I’ve had some really interesting feedback on the whole poohcraft thing. To finish off properly – never a bad thing – here’s a roundup:
A badger latrine – try to aim better than this!
What I think is essential is taking a step back from the pooh-hole and taking a wider view. What we’re trying to achieve is:
- Safe disposal of waste
- Preventing spoiling of water sources
- Maintaining near-pristine wilderness areas
- Avoiding trashing of high-use areas
Pablo questioned the burial depth. Here I must hold my hands up – the whole anaerobic, digging deep thing was what I was always taught, not something I’d actively researched – until now. I spent Friday and Saturday evening delving into sewage and soil microbiology but I’m not sure I’ll be changing my dumping habits!
Pablo thought a shallow burial would speed up the composting. Taking a look at composting technology a few things have to be just right to achieve optimal aerobic composting – moisture level, oxygen level, carbon/nitrogen ratio and temperature.
If everything is just right then elimination of harmful pathogens and reduction to harmless compost can be pretty quick (maybe a three months). However to achieve this efficiency, some substantial changes are needed to the way most of use operate. Here’s some science:
- Human faeces contain around 66-80% moisture. For optimal aerobic composting, moisture is needed, but not this much – maybe 50-60%.

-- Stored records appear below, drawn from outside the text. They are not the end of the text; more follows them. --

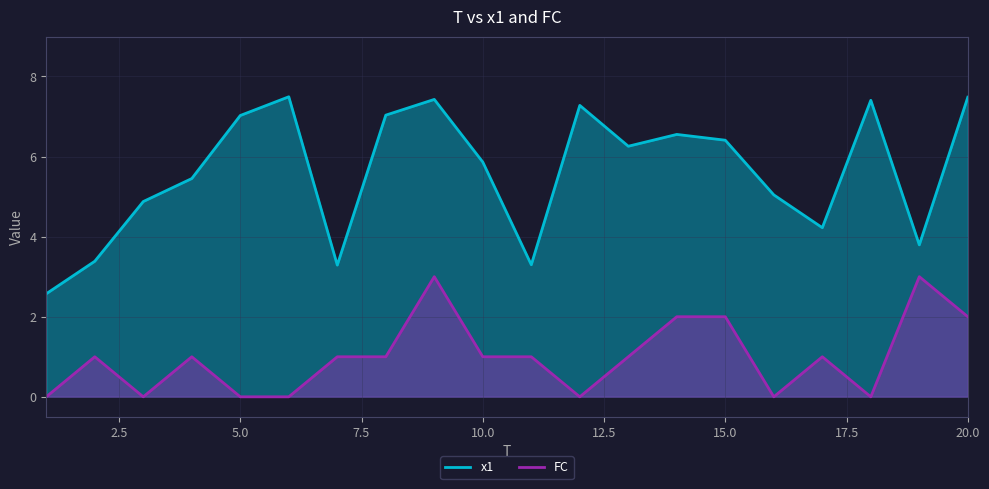

How many FC values are between 0 and 2?

18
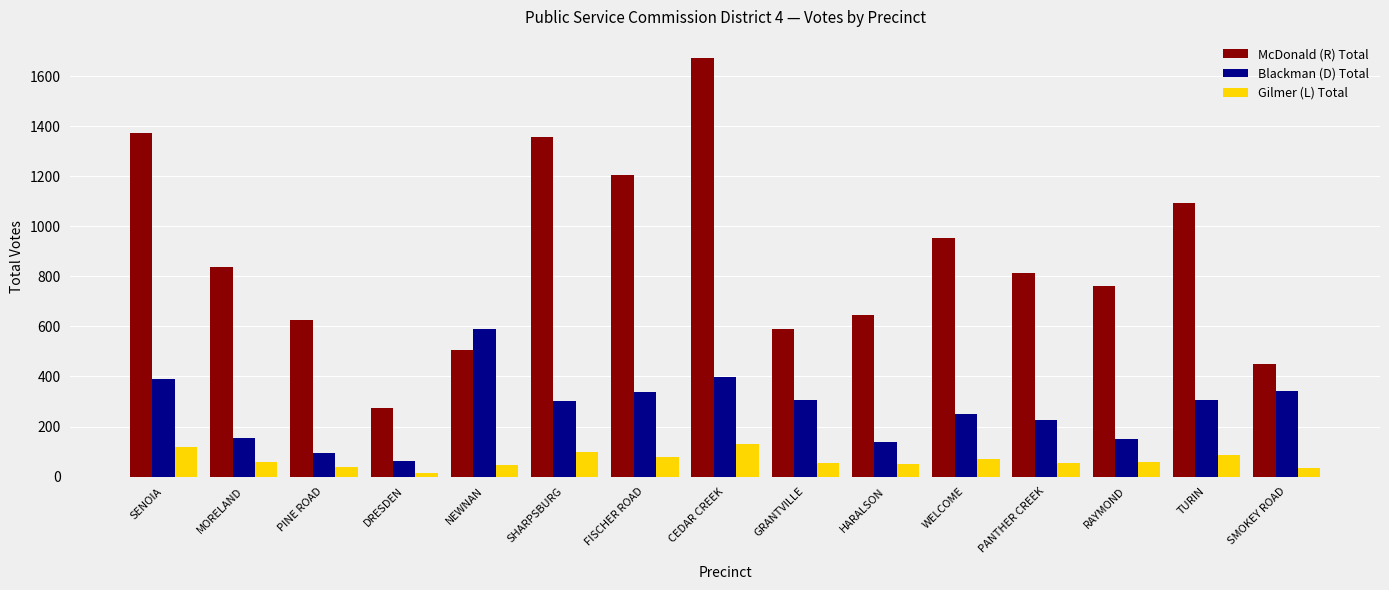

How many values in the McDonald (R) Total series are below 815?

7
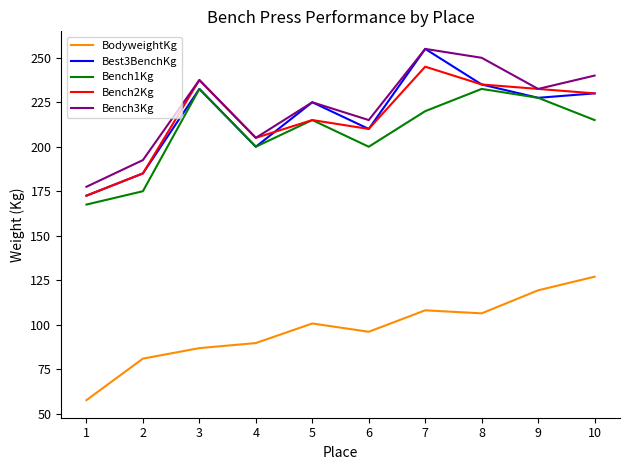

Read the Bench3Kg value at 8.

250.0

- Human faeces have a carbon/nitrogen ration of 5-10 (that is for every part of carbon there’s 5-10 parts nitrogen). Bacteria like a balanced diet and will work optimally at a ratio of 20/1 to 35/1. To get this ration requires the addition of a substantial amount of organic matter (leaves, bark, sawdust). Some estimates place this as high as 486ml of added organic matter per dump. Of course, by adding the organic matter we reduce the moisture and introduce more oxygen, increasing the chances of hitting the sweet-spot for aerobic composting.
- For speediest elimination of pathogens the temperature needs to be elevated. There are bacteria which raise the temperature – think spontaneous combustion in haystacks – but there’s evidence to suggest these bacteria are not found in cooler places such as forests.

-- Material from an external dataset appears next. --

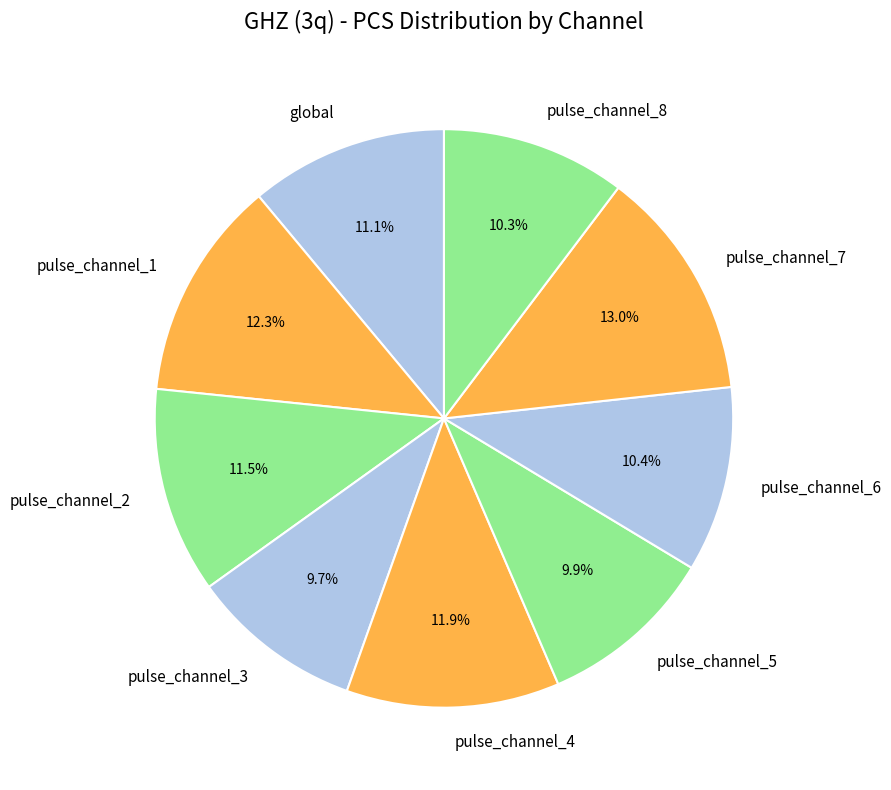

To the nearest percent, what percentage of the pie is pulse_channel_7?

13%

I think it may be possible depending on your environment to achieve this. For the cooler temperate wooded environment I’d still hold with my burying a little deeper. The decomposition takes longer but the deeper burial ensures I won’t be sticking my foot in it and hopefully animals will be discouraged from unearthing the brown gold buried below! Of course any alternative viewpoints are welcome.
Ditch your toilet paper
Lightweight hiking guys Hendrik and Joe (always eager to save a few extra grams of toilet paper!) have suggested, quite rightly, the replacement of toilet paper with alternatives from nature. This not only frees you from carrying paper but with careful selection can be more enviro-friendly and helps your carbon/nitrogen ratio of mixed in well!